I am conducting testing on our Fibre Channel infrastructure before we bring some new systems online. During the FC testing, I noticed some odd behavior that I don't think should be happening. Configuration:
2x UCS 6248 FIs, 2.0(4a)
2x MDS9148 5.2(2a)
B200 M3 blades with mLOM
Each FI has 4x 8Gb port-channel in trunk mode to its respective MDS switch, for a 32-Gb port channel. Our storge array is of course connected to the MDS9148 switches. From both a physical UCS blade and an ESXi server, I have IOmeter running slamming the array with traffic. The array is active/active (3PAR), and each LUN has four concurrently active paths. Round robin I/O is configured in VMware and Windows, and all storage ports show equally balanced traffic.

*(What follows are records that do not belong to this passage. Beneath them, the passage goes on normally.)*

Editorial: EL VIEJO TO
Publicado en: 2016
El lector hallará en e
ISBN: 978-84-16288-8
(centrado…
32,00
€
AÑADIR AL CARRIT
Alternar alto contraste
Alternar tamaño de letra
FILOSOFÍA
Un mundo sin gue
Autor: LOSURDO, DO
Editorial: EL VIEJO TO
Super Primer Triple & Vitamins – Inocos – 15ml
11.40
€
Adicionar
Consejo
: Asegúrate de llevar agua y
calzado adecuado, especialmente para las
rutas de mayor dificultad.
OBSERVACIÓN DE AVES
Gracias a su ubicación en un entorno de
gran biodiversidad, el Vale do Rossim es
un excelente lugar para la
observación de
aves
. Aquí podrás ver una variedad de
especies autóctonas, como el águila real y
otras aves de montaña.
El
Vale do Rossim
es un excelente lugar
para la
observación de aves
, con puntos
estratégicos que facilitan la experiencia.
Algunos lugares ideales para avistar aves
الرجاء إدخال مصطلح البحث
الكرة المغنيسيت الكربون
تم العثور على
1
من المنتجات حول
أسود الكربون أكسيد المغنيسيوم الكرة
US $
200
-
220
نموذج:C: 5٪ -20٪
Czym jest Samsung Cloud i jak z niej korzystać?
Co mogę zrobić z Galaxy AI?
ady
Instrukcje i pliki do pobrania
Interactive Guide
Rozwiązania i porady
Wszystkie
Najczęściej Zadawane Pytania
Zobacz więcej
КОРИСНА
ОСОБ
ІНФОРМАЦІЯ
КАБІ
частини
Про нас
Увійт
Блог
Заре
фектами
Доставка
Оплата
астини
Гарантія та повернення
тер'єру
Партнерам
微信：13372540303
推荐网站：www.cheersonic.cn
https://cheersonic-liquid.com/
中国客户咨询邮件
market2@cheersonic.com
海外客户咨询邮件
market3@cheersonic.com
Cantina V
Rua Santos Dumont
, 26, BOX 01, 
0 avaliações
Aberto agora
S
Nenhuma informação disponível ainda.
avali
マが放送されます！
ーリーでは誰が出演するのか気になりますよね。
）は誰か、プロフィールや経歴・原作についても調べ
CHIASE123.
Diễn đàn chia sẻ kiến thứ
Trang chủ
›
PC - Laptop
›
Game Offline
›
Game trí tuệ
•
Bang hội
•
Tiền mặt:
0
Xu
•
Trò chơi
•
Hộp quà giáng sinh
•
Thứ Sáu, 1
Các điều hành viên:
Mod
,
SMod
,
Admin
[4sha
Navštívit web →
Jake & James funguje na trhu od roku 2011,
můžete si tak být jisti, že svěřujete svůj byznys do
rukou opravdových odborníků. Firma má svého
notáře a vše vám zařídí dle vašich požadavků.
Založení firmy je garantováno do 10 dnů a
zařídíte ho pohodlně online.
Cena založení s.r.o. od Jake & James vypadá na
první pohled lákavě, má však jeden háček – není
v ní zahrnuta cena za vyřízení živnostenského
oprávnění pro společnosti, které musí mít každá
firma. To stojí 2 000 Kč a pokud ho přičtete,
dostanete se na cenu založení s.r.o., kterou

The problem presents itself when I physically disconnect a *single cable* in the port channel on just one fabric. At this point I would think the FIs would detect the lost link and in less than a second re-route traffic over the three remaining port-channel links. But what happens, when monitoring the storage ports is a drop down to practically 0 KB/s for 10-60 seconds for one of the test hosts (happens to either ESXi and Windows) across both fabrics. Neither VMware nor Windows logs any path failures, as no paths are down since three port channel links are still up and I/Os can reach the array. If I look in vCenter at storage performance, it shows a large disturbance in I/Os when the cable is pulled.
Now if the host had to fail over because of an entirely failed fabric, then I would expect the host MPIO software to take <30 seconds to reconfigure around the failure. But pulling one of four port channel links is transparent to the hosts and storage array, so I can't understand the big drop in I/Os.